• _PROBLEM TO SOLVE_: Locate every line in the records that contains the string "What", and copy each of those lines.

• _DATASET RECORDS_:
┌──

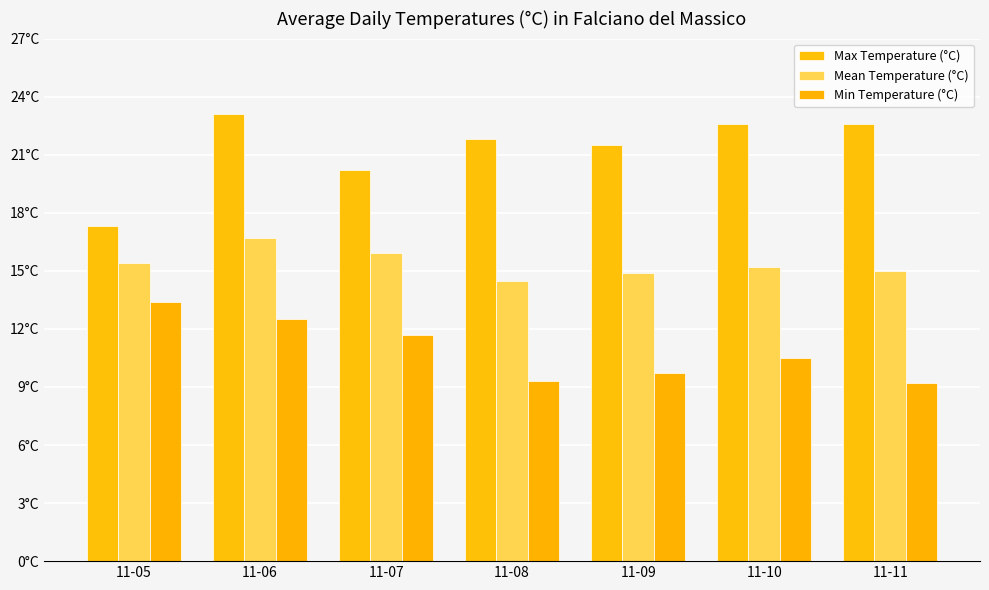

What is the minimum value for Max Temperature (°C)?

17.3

└──
┌──

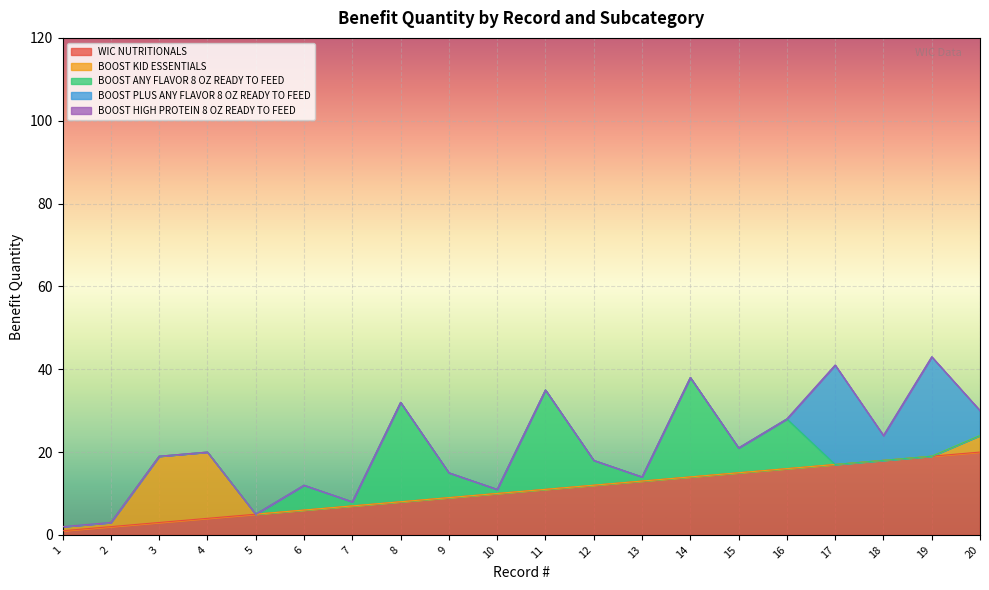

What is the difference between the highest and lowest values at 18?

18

└──
┌──

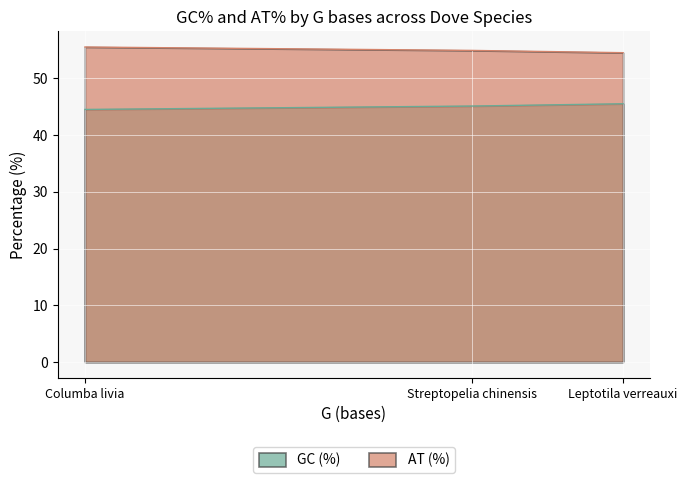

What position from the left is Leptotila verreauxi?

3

└──

• _SOLUTION TO THIS PROBLEM_:
What is the minimum value for Max Temperature (°C)?
What is the difference between the highest and lowest values at 18?
What position from the left is Leptotila verreauxi?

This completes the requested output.